Mind, it may do some measure of good--like the Thatcher Revolution of the '80s. But I fear it will not have a truly radical effect. The UK government may adjust its spying a little, raising "gotcha" thresholds here and lowering penalties there or perhaps, as the good Captain demands, taking Gatsos away from open highways--whatever is needed to quieten protest and to make the public tolerate the root principle of spying and control. But by statements like his, MAD has accepted that speed limits can validly be set and enforced in a free society, that roads can properly be "owned" and operated by government--that government, indeed, has a proper and rational business to exist. It does not.

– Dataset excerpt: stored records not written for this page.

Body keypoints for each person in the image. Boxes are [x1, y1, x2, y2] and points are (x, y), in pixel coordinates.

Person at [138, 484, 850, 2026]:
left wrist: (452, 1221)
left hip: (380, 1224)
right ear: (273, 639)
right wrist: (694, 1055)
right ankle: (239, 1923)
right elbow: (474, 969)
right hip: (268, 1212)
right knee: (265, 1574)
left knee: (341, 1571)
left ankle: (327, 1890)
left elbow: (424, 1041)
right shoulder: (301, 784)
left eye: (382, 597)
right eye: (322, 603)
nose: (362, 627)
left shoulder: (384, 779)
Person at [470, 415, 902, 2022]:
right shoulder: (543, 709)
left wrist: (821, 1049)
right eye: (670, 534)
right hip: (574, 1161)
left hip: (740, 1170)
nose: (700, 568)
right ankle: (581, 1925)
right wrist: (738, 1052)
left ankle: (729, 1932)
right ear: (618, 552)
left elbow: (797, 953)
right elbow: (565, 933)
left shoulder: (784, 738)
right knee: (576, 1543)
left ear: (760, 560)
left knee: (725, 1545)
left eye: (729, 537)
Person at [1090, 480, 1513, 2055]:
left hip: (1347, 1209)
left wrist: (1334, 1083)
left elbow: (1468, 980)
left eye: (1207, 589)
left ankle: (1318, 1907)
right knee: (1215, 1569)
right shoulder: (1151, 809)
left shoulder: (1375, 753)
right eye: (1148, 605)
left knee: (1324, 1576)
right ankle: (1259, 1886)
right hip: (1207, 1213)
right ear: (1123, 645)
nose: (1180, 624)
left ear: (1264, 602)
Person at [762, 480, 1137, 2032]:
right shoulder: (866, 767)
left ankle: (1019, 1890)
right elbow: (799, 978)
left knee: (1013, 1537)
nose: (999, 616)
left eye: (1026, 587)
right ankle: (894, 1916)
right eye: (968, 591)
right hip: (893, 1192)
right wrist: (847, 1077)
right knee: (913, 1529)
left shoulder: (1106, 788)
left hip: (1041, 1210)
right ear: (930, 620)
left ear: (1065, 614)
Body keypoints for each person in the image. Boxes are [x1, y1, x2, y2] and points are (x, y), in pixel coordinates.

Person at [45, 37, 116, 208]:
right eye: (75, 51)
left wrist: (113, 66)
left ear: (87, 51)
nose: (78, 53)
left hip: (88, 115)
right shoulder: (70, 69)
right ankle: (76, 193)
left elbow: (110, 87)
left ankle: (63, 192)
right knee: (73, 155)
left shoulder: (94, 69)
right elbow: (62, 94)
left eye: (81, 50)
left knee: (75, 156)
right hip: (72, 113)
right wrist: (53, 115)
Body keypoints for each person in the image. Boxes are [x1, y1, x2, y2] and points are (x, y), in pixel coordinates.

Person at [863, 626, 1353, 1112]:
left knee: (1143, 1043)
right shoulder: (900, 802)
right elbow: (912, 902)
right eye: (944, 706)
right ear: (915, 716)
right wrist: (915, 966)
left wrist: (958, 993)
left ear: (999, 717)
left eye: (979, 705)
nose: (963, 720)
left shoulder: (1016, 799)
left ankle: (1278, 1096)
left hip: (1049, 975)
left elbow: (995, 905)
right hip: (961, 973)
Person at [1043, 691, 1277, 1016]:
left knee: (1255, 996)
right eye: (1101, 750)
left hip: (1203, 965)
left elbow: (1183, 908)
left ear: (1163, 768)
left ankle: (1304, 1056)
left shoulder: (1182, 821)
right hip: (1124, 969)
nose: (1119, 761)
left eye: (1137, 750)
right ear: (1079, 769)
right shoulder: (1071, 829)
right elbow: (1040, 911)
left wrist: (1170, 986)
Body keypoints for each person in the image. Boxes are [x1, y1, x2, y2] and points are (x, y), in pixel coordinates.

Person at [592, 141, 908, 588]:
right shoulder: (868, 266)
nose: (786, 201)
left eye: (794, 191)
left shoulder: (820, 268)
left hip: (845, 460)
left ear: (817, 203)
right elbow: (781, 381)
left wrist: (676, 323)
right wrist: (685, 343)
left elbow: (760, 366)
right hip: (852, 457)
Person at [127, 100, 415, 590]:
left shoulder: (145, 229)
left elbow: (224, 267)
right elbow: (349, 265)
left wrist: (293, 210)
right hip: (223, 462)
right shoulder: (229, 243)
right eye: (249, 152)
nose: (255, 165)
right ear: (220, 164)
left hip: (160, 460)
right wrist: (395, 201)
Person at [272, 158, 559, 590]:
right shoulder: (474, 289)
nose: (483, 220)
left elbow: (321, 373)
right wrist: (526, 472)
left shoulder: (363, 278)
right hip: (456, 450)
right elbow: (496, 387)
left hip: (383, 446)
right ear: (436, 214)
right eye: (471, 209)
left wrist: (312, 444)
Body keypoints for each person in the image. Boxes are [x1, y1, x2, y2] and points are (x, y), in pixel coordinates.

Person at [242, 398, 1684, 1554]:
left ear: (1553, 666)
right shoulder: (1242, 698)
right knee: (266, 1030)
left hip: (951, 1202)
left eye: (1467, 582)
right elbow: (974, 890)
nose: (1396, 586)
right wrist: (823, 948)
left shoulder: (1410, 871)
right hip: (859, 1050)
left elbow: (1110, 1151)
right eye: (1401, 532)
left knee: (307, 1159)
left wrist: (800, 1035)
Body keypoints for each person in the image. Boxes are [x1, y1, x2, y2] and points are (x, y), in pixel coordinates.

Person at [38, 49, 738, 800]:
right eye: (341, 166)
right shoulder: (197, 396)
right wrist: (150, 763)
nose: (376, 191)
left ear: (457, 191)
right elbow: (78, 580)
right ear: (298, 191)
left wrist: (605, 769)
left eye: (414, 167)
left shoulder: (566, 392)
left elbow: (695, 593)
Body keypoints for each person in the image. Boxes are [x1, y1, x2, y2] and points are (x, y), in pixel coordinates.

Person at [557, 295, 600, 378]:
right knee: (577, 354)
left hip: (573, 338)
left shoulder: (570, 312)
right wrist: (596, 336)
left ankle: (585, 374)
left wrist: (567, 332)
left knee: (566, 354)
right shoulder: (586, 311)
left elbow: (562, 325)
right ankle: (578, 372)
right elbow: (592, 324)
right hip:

The leftish Guardian newspaper recently showed how the Establishment has been alarmed by the revolt; its headline refers to "Libertarian Bastards" and the text alleges that MAD supporters want freedom to act without responsibility. The author has it exactly upside down (which is how we can be sure he's part of the Establishment) since:
- It is government, not libertarians, which is devoid of legitimate origins; for every one of its supposed powers was allegedly delegated by individuals who never possessed any of them in the first place.
- It is government, not libertarians, which alone is able to act freely without responsibility for its daily oppressive and murderous actions.
I wish these British rebels the best of luck, and congratulate them on progress to date, but urge them--and all good rebels in America--to work from root principle downwards, starting with a reasoned attack on the government jugular--its pretended need to exist. It's very encouraging to hear of large numbers of people angry with government, but unless that's done, their action will remain superficial; the very best they could achieve here would be to reset UK road-rule enforcement back to where it was five years ago. Impact on the government as a whole would be minimal.
For large parts of the population to "work from root principle downwards" implies a huge task of re-education, and I can see only one way to achieve that: one at a time. Then when an educated population just withdraws its support, government will implode and take its law-enforcement toys with it; yet nary a shot will have been fired, even from a can of spray paint.